Offiziell gibt es vom CVP-Präsidenten Christophe Darbellay nur Dementis: «Alles wie gehabt», sagt er. Oder: «Es gibt nichts Neues zu erzählen.» Doch das stimmt nicht ganz: Hinter den Kulissen tut sich sehr wohl etwas. Die CVP und die BDP wollen im Hinblick auf die Wahlen näher zusammenrücken. Denn wollen die beiden Parteien ihre Bundesratssitze nicht nur verteidigen, sondern langfristig halten, müssen sie in dieser Legislatur vorwärtsmachen.

Das Wort «Fusion» nimmt niemand in den Mund. Doch letztlich dürfte der Weg dorthin führen.

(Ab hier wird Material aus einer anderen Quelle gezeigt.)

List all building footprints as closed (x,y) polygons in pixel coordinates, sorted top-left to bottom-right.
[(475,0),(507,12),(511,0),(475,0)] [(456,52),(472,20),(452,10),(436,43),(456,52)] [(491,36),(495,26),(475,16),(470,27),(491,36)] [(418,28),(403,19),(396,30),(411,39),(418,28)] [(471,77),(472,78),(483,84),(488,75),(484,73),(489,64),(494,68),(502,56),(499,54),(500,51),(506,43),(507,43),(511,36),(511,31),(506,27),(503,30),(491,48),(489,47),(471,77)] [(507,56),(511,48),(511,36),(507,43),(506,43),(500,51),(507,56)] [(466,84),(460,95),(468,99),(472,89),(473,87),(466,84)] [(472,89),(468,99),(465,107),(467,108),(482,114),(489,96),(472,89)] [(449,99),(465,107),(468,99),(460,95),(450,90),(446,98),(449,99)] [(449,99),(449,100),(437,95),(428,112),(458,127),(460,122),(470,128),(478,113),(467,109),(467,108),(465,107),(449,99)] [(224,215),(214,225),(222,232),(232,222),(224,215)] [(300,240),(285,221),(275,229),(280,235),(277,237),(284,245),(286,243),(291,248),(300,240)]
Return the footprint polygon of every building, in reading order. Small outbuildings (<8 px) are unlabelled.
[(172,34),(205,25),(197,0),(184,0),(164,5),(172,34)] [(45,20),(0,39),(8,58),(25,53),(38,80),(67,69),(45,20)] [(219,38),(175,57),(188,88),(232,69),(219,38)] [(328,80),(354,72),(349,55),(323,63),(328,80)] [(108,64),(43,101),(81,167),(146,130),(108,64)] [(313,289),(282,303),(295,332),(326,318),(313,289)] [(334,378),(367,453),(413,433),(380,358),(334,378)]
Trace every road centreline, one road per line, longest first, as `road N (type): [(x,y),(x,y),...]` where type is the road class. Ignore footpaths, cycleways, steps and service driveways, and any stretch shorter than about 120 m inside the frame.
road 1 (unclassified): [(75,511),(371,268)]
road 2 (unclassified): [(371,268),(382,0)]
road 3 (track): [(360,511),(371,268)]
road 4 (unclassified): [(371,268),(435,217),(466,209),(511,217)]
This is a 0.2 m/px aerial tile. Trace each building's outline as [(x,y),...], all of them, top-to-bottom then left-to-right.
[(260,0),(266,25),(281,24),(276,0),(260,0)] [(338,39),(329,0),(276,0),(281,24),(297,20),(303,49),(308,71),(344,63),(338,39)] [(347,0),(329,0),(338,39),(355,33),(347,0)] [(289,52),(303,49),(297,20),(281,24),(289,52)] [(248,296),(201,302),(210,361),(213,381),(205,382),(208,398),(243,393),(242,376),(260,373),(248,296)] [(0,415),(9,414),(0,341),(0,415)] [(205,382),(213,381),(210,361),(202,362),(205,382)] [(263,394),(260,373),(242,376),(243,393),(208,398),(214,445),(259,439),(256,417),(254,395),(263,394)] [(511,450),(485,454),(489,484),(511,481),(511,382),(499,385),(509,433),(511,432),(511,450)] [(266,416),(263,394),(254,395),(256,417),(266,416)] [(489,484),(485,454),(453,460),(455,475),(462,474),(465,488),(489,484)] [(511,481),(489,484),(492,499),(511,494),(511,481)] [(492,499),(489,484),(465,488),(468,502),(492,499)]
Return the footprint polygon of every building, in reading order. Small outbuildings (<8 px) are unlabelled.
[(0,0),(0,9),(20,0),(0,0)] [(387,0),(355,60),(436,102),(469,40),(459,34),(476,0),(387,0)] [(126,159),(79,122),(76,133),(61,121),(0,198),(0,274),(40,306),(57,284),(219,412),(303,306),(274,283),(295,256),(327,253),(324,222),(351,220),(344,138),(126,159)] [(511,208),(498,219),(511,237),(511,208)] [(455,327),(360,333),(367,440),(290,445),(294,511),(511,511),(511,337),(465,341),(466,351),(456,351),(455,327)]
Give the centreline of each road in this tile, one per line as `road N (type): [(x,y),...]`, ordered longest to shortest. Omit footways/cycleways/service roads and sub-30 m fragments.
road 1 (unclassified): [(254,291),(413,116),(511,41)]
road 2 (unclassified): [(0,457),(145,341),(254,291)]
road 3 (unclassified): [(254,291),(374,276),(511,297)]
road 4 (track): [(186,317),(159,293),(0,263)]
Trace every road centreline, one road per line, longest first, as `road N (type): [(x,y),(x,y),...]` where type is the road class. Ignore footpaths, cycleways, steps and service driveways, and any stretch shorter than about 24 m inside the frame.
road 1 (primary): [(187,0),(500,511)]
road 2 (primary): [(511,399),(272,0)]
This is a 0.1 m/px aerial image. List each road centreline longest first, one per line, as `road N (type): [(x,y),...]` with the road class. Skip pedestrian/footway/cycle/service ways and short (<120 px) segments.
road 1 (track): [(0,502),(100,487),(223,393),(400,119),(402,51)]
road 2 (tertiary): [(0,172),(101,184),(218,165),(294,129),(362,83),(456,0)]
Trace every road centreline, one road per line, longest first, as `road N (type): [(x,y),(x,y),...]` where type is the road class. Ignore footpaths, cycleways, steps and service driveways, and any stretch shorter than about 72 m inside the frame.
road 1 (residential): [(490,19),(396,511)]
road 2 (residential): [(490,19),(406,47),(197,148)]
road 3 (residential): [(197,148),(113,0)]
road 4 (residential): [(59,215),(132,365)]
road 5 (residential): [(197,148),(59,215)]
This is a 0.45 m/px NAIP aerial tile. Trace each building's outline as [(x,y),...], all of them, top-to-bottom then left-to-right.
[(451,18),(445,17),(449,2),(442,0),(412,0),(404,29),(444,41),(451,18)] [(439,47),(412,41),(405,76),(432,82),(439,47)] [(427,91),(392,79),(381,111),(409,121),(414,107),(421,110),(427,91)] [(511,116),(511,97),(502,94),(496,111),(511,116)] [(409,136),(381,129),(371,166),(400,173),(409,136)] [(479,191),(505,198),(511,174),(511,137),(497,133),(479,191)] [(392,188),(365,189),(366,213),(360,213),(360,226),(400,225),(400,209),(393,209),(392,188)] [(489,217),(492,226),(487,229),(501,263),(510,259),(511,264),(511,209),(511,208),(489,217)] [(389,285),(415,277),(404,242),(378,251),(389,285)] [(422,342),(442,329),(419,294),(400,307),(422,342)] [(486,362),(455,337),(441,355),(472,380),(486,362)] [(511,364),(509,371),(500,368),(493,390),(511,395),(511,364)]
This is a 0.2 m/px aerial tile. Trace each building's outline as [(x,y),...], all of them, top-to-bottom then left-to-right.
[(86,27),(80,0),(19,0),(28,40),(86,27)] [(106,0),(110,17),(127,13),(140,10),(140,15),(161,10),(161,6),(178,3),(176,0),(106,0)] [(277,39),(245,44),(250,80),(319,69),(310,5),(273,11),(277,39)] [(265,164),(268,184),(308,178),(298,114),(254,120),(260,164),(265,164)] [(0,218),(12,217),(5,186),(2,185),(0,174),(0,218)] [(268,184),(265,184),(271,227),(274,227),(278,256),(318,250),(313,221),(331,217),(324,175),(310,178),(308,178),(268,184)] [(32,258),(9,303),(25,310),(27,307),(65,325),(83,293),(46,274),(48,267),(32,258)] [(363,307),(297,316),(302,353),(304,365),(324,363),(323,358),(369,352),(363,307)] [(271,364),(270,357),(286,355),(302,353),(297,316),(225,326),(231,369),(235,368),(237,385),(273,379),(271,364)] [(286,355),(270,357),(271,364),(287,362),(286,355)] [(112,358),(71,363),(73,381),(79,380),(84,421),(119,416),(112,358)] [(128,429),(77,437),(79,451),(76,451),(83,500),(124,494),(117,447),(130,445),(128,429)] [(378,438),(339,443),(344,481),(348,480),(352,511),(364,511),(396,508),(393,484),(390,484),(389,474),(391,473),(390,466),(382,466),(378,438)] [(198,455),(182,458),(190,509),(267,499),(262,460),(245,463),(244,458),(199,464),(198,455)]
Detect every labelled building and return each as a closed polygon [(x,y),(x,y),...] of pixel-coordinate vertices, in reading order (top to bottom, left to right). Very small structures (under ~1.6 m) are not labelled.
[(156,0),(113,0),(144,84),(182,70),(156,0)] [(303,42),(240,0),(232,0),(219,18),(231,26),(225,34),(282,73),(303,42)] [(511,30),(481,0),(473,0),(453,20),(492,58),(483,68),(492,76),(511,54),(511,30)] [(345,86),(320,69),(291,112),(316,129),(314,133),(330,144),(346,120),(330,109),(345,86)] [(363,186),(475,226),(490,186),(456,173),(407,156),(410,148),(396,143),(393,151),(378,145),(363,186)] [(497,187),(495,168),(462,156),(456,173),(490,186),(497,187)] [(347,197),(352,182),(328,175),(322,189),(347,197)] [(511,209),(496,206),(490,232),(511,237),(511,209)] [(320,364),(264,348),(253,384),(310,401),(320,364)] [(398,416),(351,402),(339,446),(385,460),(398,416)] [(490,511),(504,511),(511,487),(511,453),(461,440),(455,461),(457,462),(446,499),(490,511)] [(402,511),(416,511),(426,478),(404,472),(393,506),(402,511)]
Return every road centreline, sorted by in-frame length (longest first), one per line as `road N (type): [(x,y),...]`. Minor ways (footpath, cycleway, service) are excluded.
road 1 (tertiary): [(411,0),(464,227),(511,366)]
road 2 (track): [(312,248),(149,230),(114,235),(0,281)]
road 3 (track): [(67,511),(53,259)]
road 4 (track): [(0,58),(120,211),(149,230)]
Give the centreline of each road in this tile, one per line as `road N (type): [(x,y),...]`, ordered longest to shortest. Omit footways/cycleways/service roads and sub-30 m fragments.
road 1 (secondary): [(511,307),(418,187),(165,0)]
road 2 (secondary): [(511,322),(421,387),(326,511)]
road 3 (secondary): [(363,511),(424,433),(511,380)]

Aber anders als 2011 wollen die Parteien nicht zuerst über die Form reden, sondern die Zusammenarbeit über die Inhalte definieren, wie CVP-Fraktionschef Urs Schwaller erklärt. Oder in den Worten von BDP-Präsident Martin Landolt: «Wir wollen der Mitte jetzt Leben einhauchen.»

Die Zusammenarbeit wird aber auch praktisch intensiviert. Die Parteien werden jedenfalls 2015 gemeinsam in die Wahlen steigen: «Wir wollen sicherstellen, dass CVP und BDP wenn möglich überall Listenverbindungen eingehen», betont Landolt. «Und es wird auch eine gemeinsame Wahlkampagne oder eine gemeinsame Wahlplattform geben, die komplementär ist zu den eigenständigen Kampagnen der beiden Parteien.»

Rückenwind für die Fusions-Befürworter gab es in jüngster Zeit reichlich: Zuerst versprach FDP-Präsident Philipp Müller in einem NZZ-Interview: «Sollten CVP und BDP fusionieren, gemeinsam zur Parlamentswahl antreten und dann stärker sein als die FDP, dann haben wir keinen Anspruch mehr auf einen zweiten Bundesratssitz.» Eine Steilvorlage für die neue Mitte aus CVP und BDP.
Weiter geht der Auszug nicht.